Join MPL member, Autumn Burchett, as they find the best home for Stormwing Entity in Standard and Modern!

Stormwing Entity, illustrated by Caroline Gariba

Any card that says you can reduce its casting cost in some way is deserving of attention, first to see if you can get it into a range where it will be an appealing card for constructed, and then further to see if you can actually outright break this mana cost reduction.

Stormwing Entity

I don’t think Stormwing Entity is going to break anything, but I do think that it is compelling and has the potential to be a powerful threat in the right home. A nice way of approaching cards like this to see how you want to be taking advantage of them is to see how good the card appeals to you at each price point that it offers.

Smuggler's Copter Serra Avenger

If Stormwing Entity just straight up costed two mana with no conditions attached it would clearly see a huge amount of play. Two mana for a 3/3 flyer isn’t that far from being constructed playable as it is, and whilst scrying 2 is weaker that the looting ability offered by Smuggler’s Copter it is still appreciable upside that is easy to underrate.

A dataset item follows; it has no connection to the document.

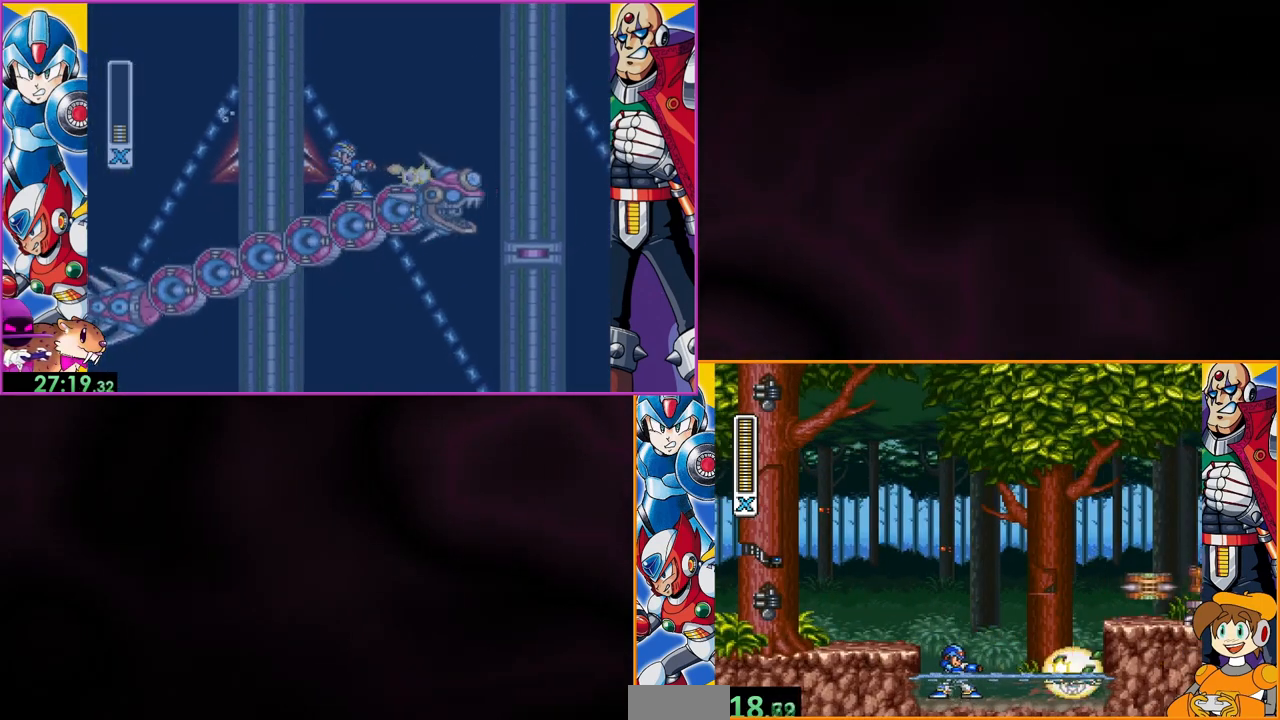
{"buttons": ["Y", "DPAD_RIGHT"], "events": [[67, "Y", "up"], [133, "Y", "down"], [233, "Y", "up"], [267, "Y", "down"], [333, "DPAD_RIGHT", "down"]]}
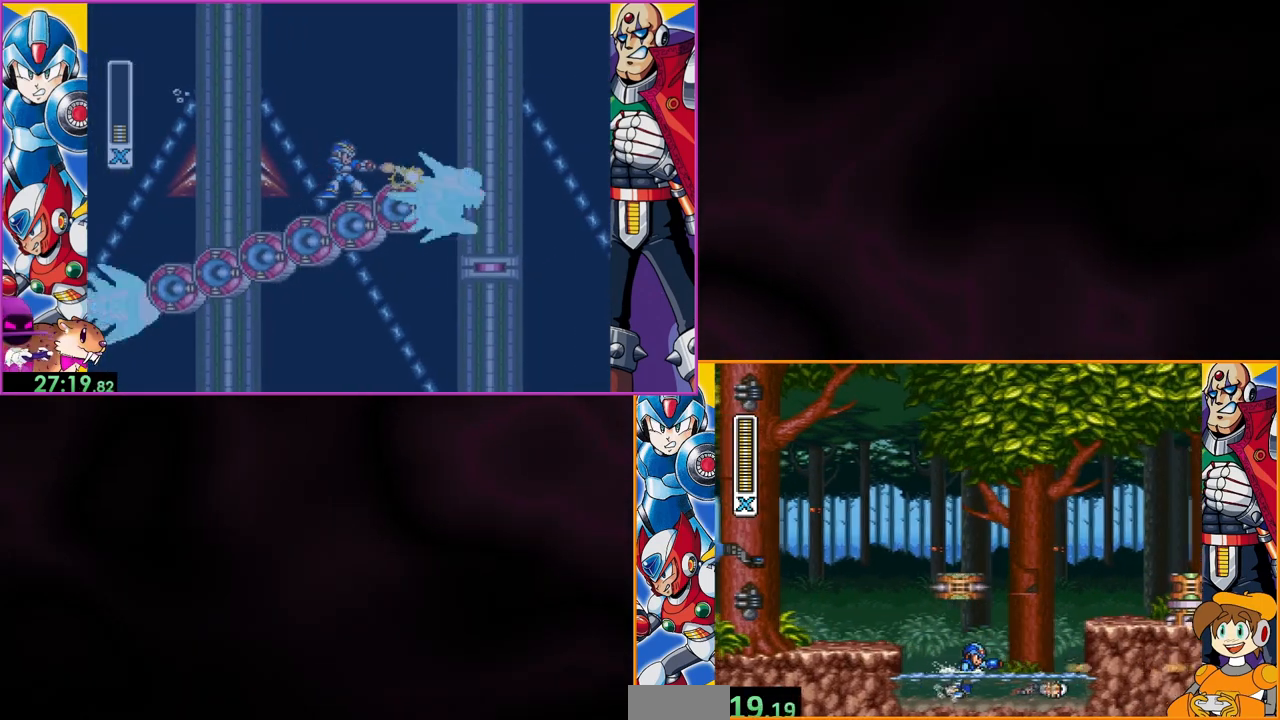
{"buttons": ["Y", "DPAD_RIGHT"], "events": []}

In addition to this, the prowess ability offers Stormwing Entity resiliency against cards like Lightning Bolt or Scorching Dragonfire in mid-game scenarios, and can make combat challenging for your opponent to engage in not knowing how big your creature will actually be. If Stormwing Entity costed two mana always, it would immediately become a constructed staple, so it’s not a question of whether the reward is there for putting in the effort to jump through this cost restriction hoop but rather how restrictive this hoop actually is in practice.

At five mana, Stormwing Entity is pretty bad and would never see constructed play, though it’s worth noting that the fact that it still feels realistically castable at this mana cost is something, as is the fact that scry 2 is at its most powerful at the point in the game when you’re being forced to cast Stormwing Entity for five mana; when you’re out of resources and need to be able to filter away lands and keep drawing spells, or when you want to be moving towards that final burn spell to close the game out. So the fail-case on Stormwing Entity is something you really want to be avoiding as much as possible, but it does contribute to the card at least a little bit.

So, what cards should we be playing to enable Stormwing Entity?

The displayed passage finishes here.